> [About this task]:
Among the lines below, keep only those from the one containing "841 359 859" through the one containing "904 155 977", and reproduce them exactly.
● ● ●
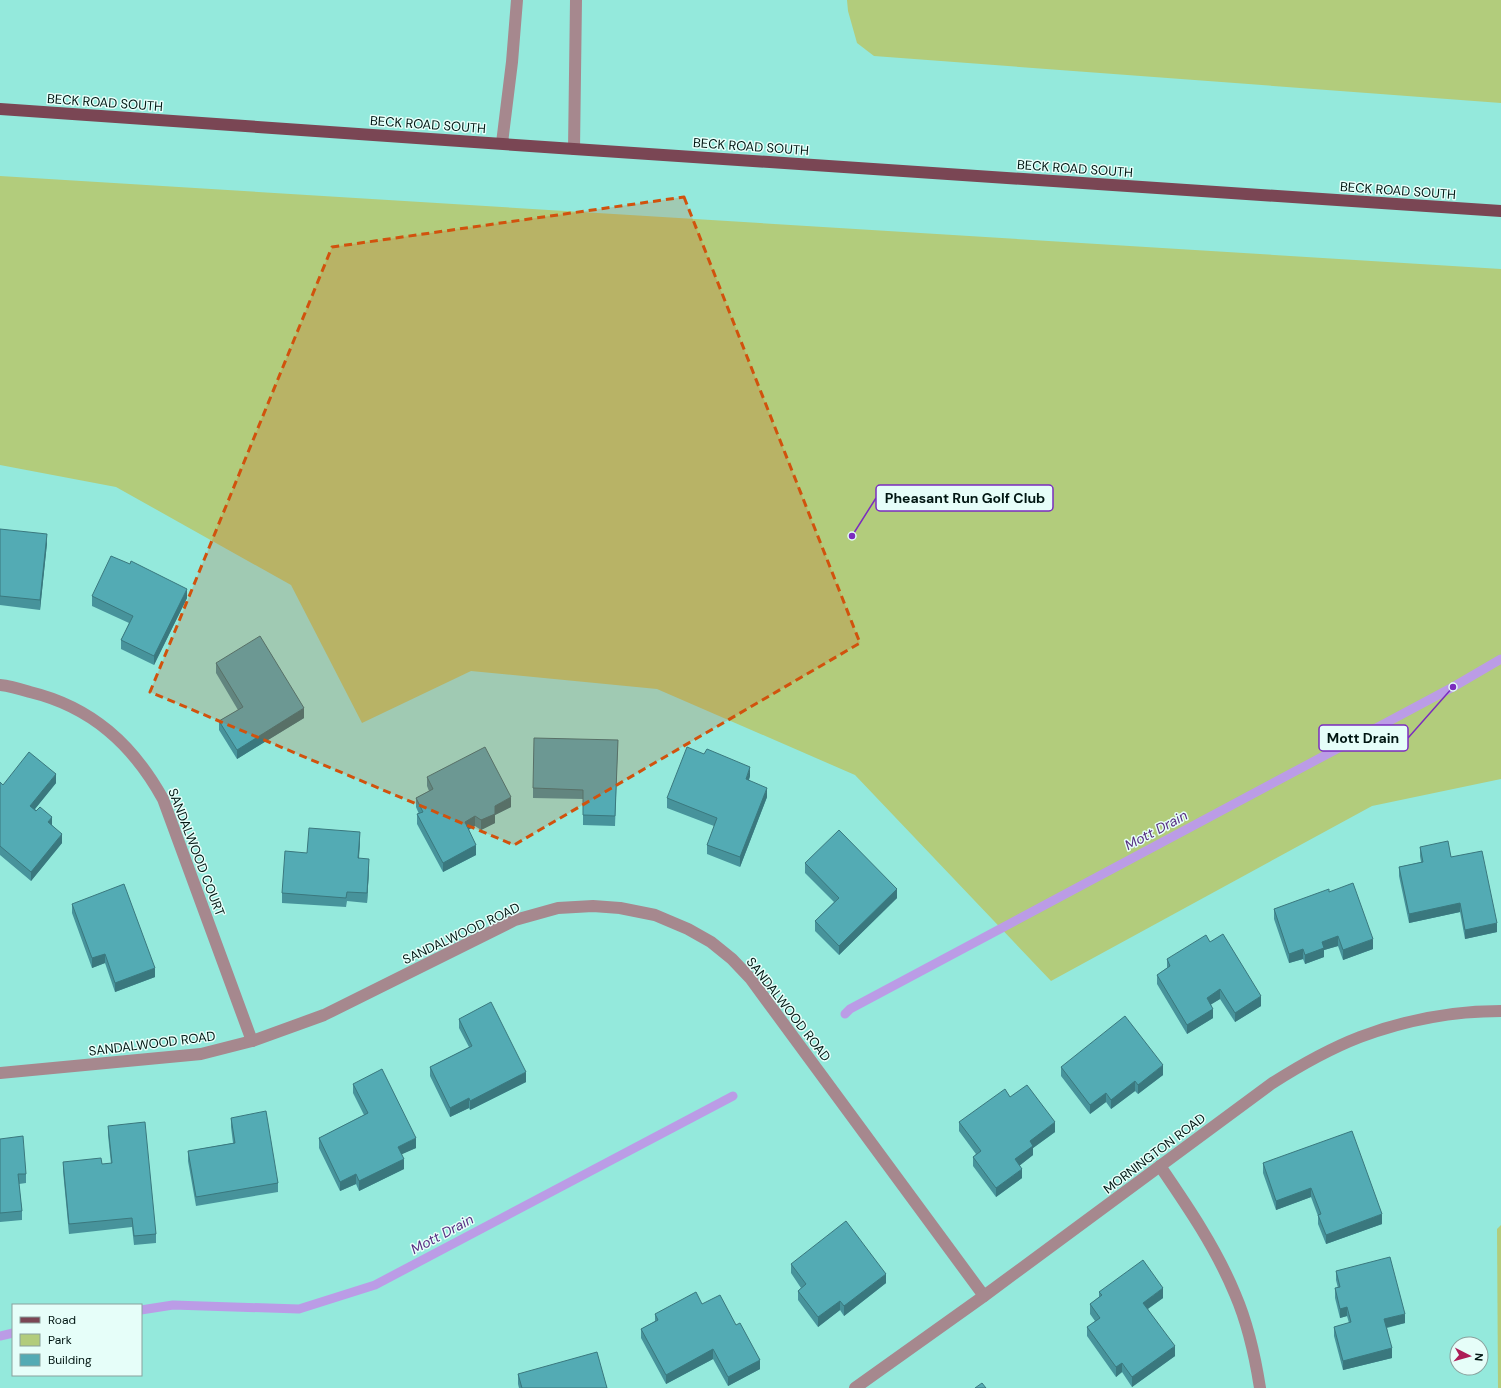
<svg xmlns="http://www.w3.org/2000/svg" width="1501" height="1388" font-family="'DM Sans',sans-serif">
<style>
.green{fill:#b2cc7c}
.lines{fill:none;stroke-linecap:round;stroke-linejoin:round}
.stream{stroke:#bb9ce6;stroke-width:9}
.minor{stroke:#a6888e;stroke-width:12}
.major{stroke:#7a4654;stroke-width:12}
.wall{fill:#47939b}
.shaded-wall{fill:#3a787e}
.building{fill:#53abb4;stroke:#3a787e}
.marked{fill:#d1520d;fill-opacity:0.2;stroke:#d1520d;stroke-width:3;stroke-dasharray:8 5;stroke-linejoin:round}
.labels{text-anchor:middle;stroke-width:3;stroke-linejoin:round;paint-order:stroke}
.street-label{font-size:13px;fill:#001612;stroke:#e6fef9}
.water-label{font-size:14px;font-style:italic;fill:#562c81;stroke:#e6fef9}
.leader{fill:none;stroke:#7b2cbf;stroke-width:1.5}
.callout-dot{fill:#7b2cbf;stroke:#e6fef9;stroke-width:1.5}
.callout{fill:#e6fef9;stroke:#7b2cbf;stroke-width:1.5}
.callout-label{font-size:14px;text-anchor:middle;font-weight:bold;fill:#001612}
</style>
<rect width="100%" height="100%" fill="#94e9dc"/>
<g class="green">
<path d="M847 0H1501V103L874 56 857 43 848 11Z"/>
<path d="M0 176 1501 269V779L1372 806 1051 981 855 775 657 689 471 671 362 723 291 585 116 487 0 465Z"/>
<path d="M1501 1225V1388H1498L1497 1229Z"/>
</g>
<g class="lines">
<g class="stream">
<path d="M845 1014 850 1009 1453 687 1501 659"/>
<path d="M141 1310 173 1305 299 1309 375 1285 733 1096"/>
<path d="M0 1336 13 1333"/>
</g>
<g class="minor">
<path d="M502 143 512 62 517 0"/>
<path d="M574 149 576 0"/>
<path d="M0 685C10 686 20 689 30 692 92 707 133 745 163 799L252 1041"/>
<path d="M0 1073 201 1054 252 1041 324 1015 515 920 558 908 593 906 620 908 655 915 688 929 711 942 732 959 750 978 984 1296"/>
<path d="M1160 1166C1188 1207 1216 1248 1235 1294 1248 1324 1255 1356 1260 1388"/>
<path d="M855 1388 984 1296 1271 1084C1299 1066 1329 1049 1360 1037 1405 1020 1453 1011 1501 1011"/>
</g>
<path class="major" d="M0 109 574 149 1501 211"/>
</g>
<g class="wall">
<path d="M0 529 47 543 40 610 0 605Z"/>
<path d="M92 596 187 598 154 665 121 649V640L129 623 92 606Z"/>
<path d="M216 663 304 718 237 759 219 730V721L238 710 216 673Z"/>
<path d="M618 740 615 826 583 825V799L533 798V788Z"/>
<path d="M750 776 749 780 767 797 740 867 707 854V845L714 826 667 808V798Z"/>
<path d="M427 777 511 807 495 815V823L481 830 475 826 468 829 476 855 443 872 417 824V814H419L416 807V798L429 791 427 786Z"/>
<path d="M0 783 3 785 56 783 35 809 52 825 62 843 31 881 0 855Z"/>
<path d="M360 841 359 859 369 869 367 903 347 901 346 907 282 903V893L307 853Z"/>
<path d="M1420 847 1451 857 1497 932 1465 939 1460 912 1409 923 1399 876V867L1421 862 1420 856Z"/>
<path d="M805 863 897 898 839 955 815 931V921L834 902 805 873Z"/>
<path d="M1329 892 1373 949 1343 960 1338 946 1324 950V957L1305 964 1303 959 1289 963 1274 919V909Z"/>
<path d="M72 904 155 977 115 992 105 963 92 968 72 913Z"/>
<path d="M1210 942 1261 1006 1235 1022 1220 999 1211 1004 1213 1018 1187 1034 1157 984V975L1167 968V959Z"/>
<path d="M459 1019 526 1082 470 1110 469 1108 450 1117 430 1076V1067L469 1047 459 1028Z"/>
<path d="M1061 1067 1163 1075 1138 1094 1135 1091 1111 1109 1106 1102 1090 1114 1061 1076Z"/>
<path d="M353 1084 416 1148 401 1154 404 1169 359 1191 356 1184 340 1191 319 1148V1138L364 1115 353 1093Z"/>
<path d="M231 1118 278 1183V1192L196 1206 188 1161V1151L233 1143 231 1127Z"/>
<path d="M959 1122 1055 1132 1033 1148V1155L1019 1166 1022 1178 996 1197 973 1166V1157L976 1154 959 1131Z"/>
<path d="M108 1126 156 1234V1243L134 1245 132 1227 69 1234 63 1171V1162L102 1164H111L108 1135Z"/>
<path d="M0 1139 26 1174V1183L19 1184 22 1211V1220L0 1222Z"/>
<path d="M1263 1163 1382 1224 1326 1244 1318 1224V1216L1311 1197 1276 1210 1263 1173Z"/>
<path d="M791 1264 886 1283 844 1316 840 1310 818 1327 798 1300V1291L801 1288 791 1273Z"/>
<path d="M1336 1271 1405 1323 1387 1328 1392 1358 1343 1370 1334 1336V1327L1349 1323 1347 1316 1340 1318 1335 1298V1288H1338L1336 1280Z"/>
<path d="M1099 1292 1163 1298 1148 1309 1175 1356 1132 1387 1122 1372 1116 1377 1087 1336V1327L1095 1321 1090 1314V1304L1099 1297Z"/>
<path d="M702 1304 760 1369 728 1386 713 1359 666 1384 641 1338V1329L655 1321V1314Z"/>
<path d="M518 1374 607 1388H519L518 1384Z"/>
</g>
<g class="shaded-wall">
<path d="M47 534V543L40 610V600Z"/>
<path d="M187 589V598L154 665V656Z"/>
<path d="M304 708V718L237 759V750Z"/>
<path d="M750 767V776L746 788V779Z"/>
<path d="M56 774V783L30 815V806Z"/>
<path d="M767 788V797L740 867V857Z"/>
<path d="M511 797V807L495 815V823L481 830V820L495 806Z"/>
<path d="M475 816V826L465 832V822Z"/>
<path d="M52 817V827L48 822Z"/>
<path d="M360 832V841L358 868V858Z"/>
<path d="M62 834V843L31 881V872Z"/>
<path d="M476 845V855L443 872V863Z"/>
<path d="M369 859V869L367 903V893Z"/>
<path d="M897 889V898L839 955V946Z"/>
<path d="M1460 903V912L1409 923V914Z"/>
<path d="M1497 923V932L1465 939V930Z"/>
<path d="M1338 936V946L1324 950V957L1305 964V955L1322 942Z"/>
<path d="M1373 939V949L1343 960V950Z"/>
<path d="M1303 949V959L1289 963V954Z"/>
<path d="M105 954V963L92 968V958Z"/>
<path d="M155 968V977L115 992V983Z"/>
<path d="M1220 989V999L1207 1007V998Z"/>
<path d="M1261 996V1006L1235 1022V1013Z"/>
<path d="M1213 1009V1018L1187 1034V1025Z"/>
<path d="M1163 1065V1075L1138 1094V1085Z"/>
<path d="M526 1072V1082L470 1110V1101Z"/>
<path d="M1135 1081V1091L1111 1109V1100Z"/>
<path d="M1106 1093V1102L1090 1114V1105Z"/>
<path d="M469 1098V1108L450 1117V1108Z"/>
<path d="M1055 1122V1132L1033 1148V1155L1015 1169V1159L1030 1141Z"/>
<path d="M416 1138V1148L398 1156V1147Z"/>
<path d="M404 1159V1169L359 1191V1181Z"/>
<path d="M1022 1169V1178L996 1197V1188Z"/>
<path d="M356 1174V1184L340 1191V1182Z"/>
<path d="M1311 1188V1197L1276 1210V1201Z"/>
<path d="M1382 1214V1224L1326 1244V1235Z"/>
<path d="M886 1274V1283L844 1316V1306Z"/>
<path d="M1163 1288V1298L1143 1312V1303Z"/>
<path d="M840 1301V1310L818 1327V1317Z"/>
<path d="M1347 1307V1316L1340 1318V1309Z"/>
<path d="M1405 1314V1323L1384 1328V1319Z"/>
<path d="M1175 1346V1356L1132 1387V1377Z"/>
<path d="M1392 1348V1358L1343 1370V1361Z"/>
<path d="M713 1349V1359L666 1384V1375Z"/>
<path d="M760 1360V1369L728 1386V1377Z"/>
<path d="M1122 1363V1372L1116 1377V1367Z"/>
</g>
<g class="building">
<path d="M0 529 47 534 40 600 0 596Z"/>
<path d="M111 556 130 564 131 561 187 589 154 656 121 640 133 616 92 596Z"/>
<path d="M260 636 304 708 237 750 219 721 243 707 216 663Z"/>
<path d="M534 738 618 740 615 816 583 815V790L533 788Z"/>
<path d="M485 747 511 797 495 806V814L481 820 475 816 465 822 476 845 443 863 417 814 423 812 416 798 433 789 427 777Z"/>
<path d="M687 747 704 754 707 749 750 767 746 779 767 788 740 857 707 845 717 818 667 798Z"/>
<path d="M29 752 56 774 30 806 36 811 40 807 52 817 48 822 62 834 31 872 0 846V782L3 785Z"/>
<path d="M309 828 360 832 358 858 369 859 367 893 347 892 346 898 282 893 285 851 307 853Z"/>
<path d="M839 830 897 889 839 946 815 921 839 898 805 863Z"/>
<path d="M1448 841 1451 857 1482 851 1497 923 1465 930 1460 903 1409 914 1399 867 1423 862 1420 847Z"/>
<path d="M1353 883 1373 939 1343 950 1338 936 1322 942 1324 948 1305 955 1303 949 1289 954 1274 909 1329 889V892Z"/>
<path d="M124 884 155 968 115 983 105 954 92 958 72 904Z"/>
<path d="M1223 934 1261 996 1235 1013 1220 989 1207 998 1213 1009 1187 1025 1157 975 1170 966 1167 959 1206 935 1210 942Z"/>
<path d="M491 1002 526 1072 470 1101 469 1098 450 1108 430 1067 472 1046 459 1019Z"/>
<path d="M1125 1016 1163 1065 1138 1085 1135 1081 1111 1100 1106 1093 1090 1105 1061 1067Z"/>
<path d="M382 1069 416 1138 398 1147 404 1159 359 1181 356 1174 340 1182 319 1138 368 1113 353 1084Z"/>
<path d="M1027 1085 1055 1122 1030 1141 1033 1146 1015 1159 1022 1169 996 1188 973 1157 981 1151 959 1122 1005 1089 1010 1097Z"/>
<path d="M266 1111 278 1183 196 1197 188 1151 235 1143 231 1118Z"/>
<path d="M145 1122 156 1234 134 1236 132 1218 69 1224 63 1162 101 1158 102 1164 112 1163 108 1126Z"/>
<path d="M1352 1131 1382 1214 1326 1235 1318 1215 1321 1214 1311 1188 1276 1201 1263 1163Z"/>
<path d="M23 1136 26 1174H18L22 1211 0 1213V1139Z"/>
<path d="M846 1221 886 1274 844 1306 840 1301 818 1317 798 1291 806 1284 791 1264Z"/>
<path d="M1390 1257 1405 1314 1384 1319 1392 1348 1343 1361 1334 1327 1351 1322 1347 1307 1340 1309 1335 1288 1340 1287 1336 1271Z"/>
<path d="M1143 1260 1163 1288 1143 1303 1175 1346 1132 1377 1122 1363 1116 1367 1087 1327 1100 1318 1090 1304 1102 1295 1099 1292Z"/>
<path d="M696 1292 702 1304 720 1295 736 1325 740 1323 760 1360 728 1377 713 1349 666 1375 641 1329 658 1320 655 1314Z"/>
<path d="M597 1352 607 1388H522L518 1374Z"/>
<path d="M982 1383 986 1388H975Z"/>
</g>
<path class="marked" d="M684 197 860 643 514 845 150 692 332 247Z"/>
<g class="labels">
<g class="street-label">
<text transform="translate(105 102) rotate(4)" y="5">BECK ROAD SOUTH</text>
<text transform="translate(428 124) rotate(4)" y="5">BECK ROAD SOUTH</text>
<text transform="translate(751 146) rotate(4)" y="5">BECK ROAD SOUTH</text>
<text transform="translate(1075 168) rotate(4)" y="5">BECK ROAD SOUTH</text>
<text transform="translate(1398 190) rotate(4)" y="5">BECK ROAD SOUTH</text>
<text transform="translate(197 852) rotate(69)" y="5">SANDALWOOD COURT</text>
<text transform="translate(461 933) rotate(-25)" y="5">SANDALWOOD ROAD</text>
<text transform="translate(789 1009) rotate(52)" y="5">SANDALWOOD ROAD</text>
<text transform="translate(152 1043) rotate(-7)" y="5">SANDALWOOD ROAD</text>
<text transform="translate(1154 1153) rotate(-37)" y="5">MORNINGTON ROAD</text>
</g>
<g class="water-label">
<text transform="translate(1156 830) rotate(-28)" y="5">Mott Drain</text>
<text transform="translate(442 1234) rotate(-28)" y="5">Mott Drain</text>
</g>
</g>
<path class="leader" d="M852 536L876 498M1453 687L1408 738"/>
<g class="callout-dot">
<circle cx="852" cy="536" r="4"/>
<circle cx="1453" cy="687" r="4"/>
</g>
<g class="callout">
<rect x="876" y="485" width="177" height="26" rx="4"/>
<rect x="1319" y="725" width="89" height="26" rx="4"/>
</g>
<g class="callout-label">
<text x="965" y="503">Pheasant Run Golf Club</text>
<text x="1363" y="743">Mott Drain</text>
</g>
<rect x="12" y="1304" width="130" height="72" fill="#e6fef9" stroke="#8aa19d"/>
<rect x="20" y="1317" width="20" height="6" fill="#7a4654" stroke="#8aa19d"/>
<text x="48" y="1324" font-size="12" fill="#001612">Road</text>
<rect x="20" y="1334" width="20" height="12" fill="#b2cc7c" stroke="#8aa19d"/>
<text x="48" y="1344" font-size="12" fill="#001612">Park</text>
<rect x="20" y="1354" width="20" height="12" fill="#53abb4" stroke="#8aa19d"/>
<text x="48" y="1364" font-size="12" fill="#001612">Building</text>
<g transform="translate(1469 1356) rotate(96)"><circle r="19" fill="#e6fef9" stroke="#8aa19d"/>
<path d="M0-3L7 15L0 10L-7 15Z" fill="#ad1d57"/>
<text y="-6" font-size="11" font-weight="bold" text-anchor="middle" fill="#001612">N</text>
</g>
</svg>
● ● ●
> [Task answer]:
<path d="M360 841 359 859 369 869 367 903 347 901 346 907 282 903V893L307 853Z"/>
<path d="M1420 847 1451 857 1497 932 1465 939 1460 912 1409 923 1399 876V867L1421 862 1420 856Z"/>
<path d="M805 863 897 898 839 955 815 931V921L834 902 805 873Z"/>
<path d="M1329 892 1373 949 1343 960 1338 946 1324 950V957L1305 964 1303 959 1289 963 1274 919V909Z"/>
<path d="M72 904 155 977 115 992 105 963 92 968 72 913Z"/>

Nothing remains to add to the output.